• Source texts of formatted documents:

=====

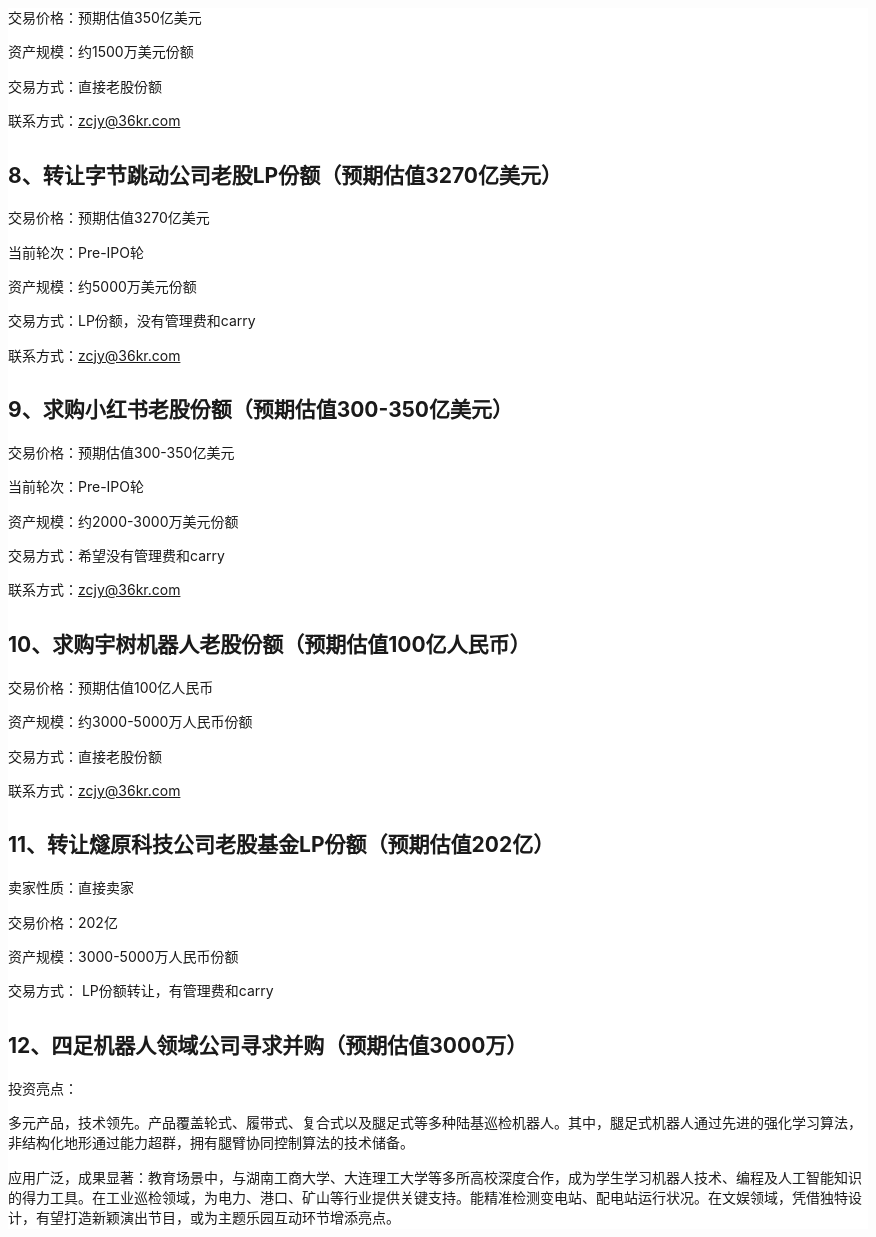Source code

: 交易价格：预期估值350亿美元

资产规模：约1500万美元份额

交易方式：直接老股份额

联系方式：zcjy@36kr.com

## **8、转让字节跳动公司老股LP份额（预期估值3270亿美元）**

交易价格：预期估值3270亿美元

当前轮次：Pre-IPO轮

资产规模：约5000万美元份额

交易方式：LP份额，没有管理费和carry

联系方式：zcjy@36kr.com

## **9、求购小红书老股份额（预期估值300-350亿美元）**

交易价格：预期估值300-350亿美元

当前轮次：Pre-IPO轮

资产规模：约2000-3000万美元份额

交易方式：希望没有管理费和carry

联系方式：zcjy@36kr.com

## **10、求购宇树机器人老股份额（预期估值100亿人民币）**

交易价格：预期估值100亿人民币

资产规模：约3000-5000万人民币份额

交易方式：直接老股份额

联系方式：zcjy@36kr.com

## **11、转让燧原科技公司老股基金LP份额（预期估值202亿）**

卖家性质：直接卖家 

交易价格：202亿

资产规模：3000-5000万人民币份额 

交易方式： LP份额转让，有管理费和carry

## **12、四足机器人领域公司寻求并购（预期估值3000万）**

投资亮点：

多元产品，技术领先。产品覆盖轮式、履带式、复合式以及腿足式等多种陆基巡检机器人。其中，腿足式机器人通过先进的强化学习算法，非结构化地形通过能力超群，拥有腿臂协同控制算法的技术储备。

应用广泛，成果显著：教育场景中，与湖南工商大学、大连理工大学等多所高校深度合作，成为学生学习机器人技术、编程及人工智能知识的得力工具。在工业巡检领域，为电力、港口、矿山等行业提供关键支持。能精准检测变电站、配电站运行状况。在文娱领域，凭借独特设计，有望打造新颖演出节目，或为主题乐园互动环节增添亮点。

=====

• YOUR GOAL: Copy the listing above word for word. Leave the pictures out of your answer.

• SOLUTION FOR THIS PROBLEM:
Source code

: 交易价格：预期估值350亿美元

资产规模：约1500万美元份额

交易方式：直接老股份额

联系方式：zcjy@36kr.com

## **8、转让字节跳动公司老股LP份额（预期估值3270亿美元）**

交易价格：预期估值3270亿美元

当前轮次：Pre-IPO轮

资产规模：约5000万美元份额

交易方式：LP份额，没有管理费和carry

联系方式：zcjy@36kr.com

## **9、求购小红书老股份额（预期估值300-350亿美元）**

交易价格：预期估值300-350亿美元

当前轮次：Pre-IPO轮

资产规模：约2000-3000万美元份额

交易方式：希望没有管理费和carry

联系方式：zcjy@36kr.com

## **10、求购宇树机器人老股份额（预期估值100亿人民币）**

交易价格：预期估值100亿人民币

资产规模：约3000-5000万人民币份额

交易方式：直接老股份额

联系方式：zcjy@36kr.com

## **11、转让燧原科技公司老股基金LP份额（预期估值202亿）**

卖家性质：直接卖家 

交易价格：202亿

资产规模：3000-5000万人民币份额 

交易方式： LP份额转让，有管理费和carry

## **12、四足机器人领域公司寻求并购（预期估值3000万）**

投资亮点：

多元产品，技术领先。产品覆盖轮式、履带式、复合式以及腿足式等多种陆基巡检机器人。其中，腿足式机器人通过先进的强化学习算法，非结构化地形通过能力超群，拥有腿臂协同控制算法的技术储备。

应用广泛，成果显著：教育场景中，与湖南工商大学、大连理工大学等多所高校深度合作，成为学生学习机器人技术、编程及人工智能知识的得力工具。在工业巡检领域，为电力、港口、矿山等行业提供关键支持。能精准检测变电站、配电站运行状况。在文娱领域，凭借独特设计，有望打造新颖演出节目，或为主题乐园互动环节增添亮点。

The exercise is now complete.